To help us maintain a global perspective, our colleague Thoralf Qvale led a session on the Regional Development of Value Creation. Building on his work in Telemark, Thoralf helped us look at networks of enterprises in Norway pursuing joint efforts to create desirable change there - local and regional unions/employers, municipal and regional administration/politicians and a number of agencies dedicated to economic development in the region pursuing joint efforts to create desirable change in Telemark. Their purpose is to promote enterprise and regional development through democratic processes, and Thoralf reported very interesting new patterns emerging over a spectrum of issues.

Oregon Health Sciences University’s redesign of hospital Patient Business Services was also a compelling story – with an STS design. In 2003 the Oregon Health Sciences University had decided to put a Request for Proposal (RFP) out to bid to subcontract the Patient Business Services. The American Federation of State, County, and Municipal Employees (AFSCME) Local 328 decided to take a non-traditional approach to saving jobs. The employees and local management did an STS assessment of the existing workplace and used a new design to bid for their own work against the performance measurements in the RFP. They succeeded with amazing results- a fascinating case.

Kimball Fisher (The Fisher Group, Beaverton, OR, USA) led a session on “The Changing ‘T’ in STS”. Kimball noted that the ‘T’ in STS has significantly changed, creating enormous new challenges from production to communication technology. The implications range from work-life balance issues to effective global work team operations. The fact that technology exists to keep people connected raises provocative questions like: How do you best use both synchronous and asynchronous methods for group decision-making and problem solving? How do you balance work and personal life in a 24/7 technology environment? In this session, Kimball shared a recent “60 Minutes” broadcast focused on this issue and facilitated our discussion about the changing “T”. This was also the day in which we scheduled time for walking, thinking and reflecting – we used Kimball’s session to help stimulate the walking conversations!

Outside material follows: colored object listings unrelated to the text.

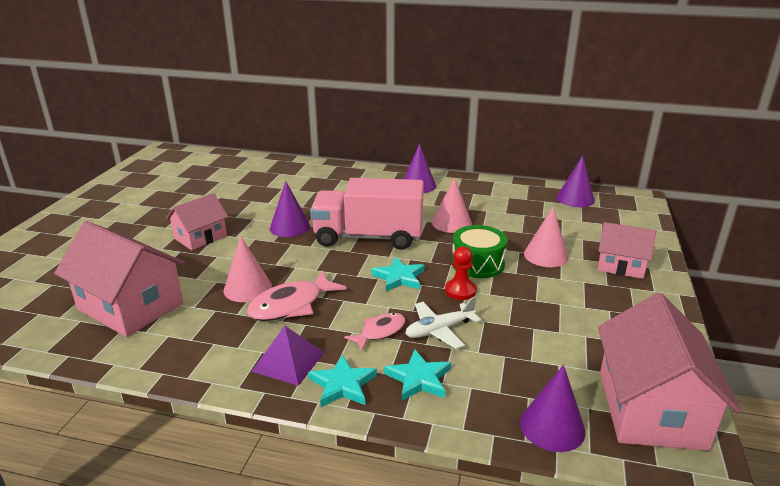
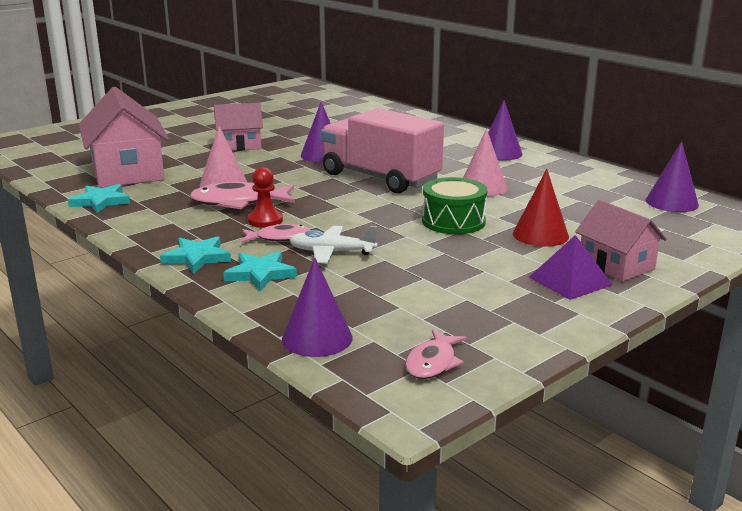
camera: 35 degrees right, 5 degrees down
purple pyramid [251,326,324,386] -> purple pyramid moved to [529,235,613,300]
turquoise star [371,257,424,292] -> turquoise star moved to [68,184,130,213]
red pawn [445,246,477,300] -> red pawn moved to [248,167,283,228]
pink cone [524,206,569,267] -> red cone [513,169,569,247]
pink house [598,293,742,451] -> pink fish [405,329,467,379]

In addition, we heard back from colleagues about the Initiatives they took on in Montreal. One team will helped us look to the future, presenting their work to date on reinventing STS for the 21st century. Another team reported on progress organizing the Roundtable to provide knowledge services (the “STS Academy”). We also built in solid chunks of time for group discussion and time to reflect on what we are learning, in response to member requests.